With about 126.5 million people (2023), Ethiopia is the second most populous nation in Africa after Nigeria, and one of the fastest-growing economies in the region, with an estimated 8.1% growth in FY2023/24. However, it also remains one of the poorest, with a per capita gross national income of $1,020. Ethiopia aims to reach lower-middle-income status by 2025.
Ethiopia's state-led development model improved infrastructure and living standards. Notable outcomes include expanding nearby potable water access to 60 million more people, doubling electricity access, and a 64% increase in child vaccinations. Between 2004 and 2016, these advances helped reduce the national poverty rate from 39% to about 24%. However, the state-led development model relied on an overvalued currency, unsustainable debt, and strict regulations that limited private investment. This approach hurt competitiveness, fueled inflation, and drained resources. It did not boost productivity enough to transform the economy or provide jobs for about two million new job seekers annually, with poverty increasing between 2016 and 2021 from 27 to 32%. Human capital levels have stayed low, and 70% of the workforce still depends on agriculture. Global trade integration remains limited, and growing budget constraints sharply reduced social and capital spending. Multiple crises, including COVID-19, the conflict in Ukraine, the Tigray conflict, and droughts, worsened economic imbalances, leading to a debt default in late 2023. Living standards deteriorated further amid double-digit inflation, and the Tigray conflict displaced over 3 million people, resulting in large humanitarian and reconstruction needs (estimated at $20 billion). About 15 million people are still reliant on food aid.
To stabilize the economy and revive growth, the government embarked on a comprehensive macroeconomic reform program in July 2024, shifting to market-determined exchange rates, removing selected current account restrictions, and introducing a new interest-rate based monetary policy framework. Reforms are supported by IMF and World Bank financing, and proposed G-20 debt relief. While the official and parallel exchange rate spread has narrowed from over 100%, it remains in the low teens with market inefficiencies, including high foreign exchange (FX) commissions and fees charged by banks incentivizing continued use of the parallel market. Ethiopia needs to sustain reforms to translate economic improvements into tangible benefits for people: higher earnings, more productive jobs, and better public services.
Development Challenges
Ethiopia seeks to chart a development path that is sustainable and inclusive, in order to accelerate poverty reduction and boost shared prosperity. Significant progress in job creation, as well as improved governance, will be needed to ensure that growth is equitable across society. Achieving these objectives will require addressing key challenges including the following:
· Sustaining macroeconomic and structural reforms to reduce the state’s dominance of the economy, increasing trade integration, and expanding opportunities for private sector growth and job creation.

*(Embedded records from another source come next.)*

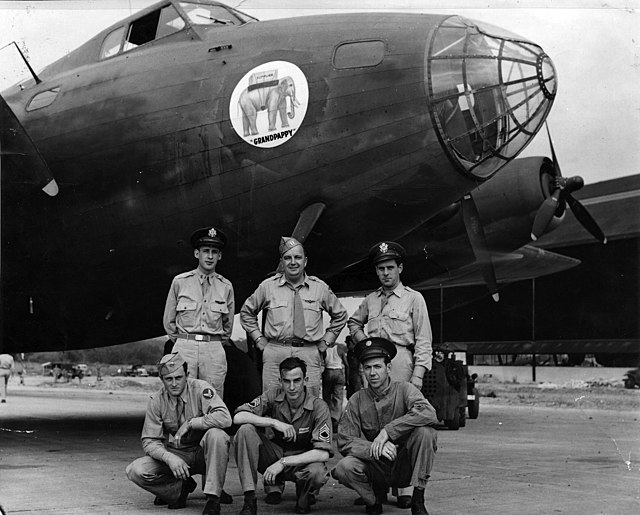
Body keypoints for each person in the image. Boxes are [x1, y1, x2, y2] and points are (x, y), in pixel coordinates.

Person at [347, 241, 433, 508]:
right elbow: (353, 322)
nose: (385, 273)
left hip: (401, 364)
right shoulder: (371, 300)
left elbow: (423, 341)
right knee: (372, 421)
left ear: (400, 268)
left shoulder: (413, 298)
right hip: (374, 364)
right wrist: (363, 345)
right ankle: (378, 485)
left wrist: (417, 376)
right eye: (380, 269)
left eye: (390, 268)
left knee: (404, 422)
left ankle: (405, 490)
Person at [332, 337, 438, 515]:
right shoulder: (356, 399)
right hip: (376, 464)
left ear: (388, 368)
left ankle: (418, 499)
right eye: (367, 368)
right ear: (362, 371)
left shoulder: (405, 389)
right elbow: (345, 440)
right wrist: (375, 447)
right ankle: (372, 501)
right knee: (344, 467)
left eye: (377, 367)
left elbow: (428, 413)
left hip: (404, 463)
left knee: (426, 432)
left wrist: (387, 432)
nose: (372, 373)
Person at [240, 236, 347, 397]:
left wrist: (326, 341)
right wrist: (258, 339)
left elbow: (340, 315)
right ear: (282, 262)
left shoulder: (319, 288)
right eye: (287, 258)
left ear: (305, 261)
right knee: (271, 400)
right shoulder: (268, 287)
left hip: (309, 352)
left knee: (310, 402)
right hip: (275, 351)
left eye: (297, 257)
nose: (293, 262)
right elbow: (246, 312)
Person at [126, 352, 232, 514]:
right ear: (162, 380)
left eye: (179, 378)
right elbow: (149, 441)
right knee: (136, 470)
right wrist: (170, 458)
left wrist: (192, 423)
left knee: (218, 435)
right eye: (168, 379)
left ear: (187, 375)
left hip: (205, 453)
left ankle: (213, 498)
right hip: (178, 453)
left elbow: (225, 418)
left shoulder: (201, 388)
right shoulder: (157, 400)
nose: (174, 383)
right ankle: (179, 488)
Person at [233, 357, 333, 515]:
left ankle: (305, 492)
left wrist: (283, 462)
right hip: (273, 454)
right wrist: (272, 422)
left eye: (297, 380)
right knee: (245, 430)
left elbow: (323, 452)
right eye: (287, 381)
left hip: (301, 462)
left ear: (306, 380)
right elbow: (238, 417)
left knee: (317, 473)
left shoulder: (318, 406)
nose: (292, 387)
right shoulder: (273, 395)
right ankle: (249, 498)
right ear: (280, 381)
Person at [163, 226, 234, 400]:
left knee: (212, 399)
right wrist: (182, 340)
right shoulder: (180, 282)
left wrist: (213, 343)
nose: (210, 256)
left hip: (213, 349)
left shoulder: (226, 286)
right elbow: (169, 321)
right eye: (205, 251)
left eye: (214, 252)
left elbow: (228, 326)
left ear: (220, 256)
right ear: (197, 254)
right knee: (181, 398)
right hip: (184, 346)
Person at [321, 342, 348, 432]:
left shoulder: (324, 350)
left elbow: (322, 363)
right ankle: (336, 419)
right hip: (338, 372)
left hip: (328, 372)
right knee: (338, 397)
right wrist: (347, 378)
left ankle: (329, 418)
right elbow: (346, 364)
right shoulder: (340, 349)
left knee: (327, 396)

· Reducing the incidence of conflict, persisting throughout the country, not least as the related displacement, loss of livelihoods, and human capital (through learning and health impacts) amplifies vulnerability to climate and other shocks that Ethiopia is exposed to.

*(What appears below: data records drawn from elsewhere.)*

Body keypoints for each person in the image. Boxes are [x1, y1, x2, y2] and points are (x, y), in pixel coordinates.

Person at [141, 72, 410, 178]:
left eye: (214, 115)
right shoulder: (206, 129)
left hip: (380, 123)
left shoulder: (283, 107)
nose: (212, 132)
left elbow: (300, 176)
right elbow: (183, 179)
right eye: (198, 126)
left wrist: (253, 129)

· Addressing food insecurity, which is growing due to adverse weather events, heavy reliance on rainfed agriculture, locust invasion, conflict, and global conditions leading to high inflation of food prices. Frequent severe weather events alongside long-term impacts of climate change undermine agriculture and pastoral livelihoods as well as food security. The 2022 drought, the worst in forty years, severely affected millions in the southern and eastern parts of the country. Overall, more than 20 million people faced severe food insecurity in 2023.
· Improving human capital. Ethiopia’s Human Capital Index is at a low 0.38 (2020) which means that a child born in Ethiopia today will achieve only 38% of their development potential. This is lower than the average for the Sub-Saharan Africa region but slightly higher than the average for low-income countries. Learning poverty stands at 90% and 37% of children under 5 years of age are stunted.
· Generating good jobs. The country’s growing workforce (with roughly 2 million people reaching working age per year) puts pressure on the absorption capacity of the labor market, and necessitates improving current jobs, while creating sufficient new jobs.
In February 2024, the Ethiopia Country Climate and Development Reports (CCDR) was released, sharing findings regarding the increasing impact of climate change that are threatening Ethiopia’s development prospects. The report notes that annual average losses to gross domestic product (GDP) are expected to range between 1-1.5% of GDP and to rise to 5% by the 2040s, potentially pushing millions more Ethiopians into poverty (press release).
The new analysis also points to opportunities for growth and increasing prosperity from climate-informed development policies. These are especially visible in agriculture where, with the support of reforms, Ethiopia can potentially shift from being a net importer of agricultural commodities to generating sizable surpluses of as much as 20% (relative to domestic demand), with climate change, especially under potentially warmer and wetter conditions, increasing these surpluses to 25%.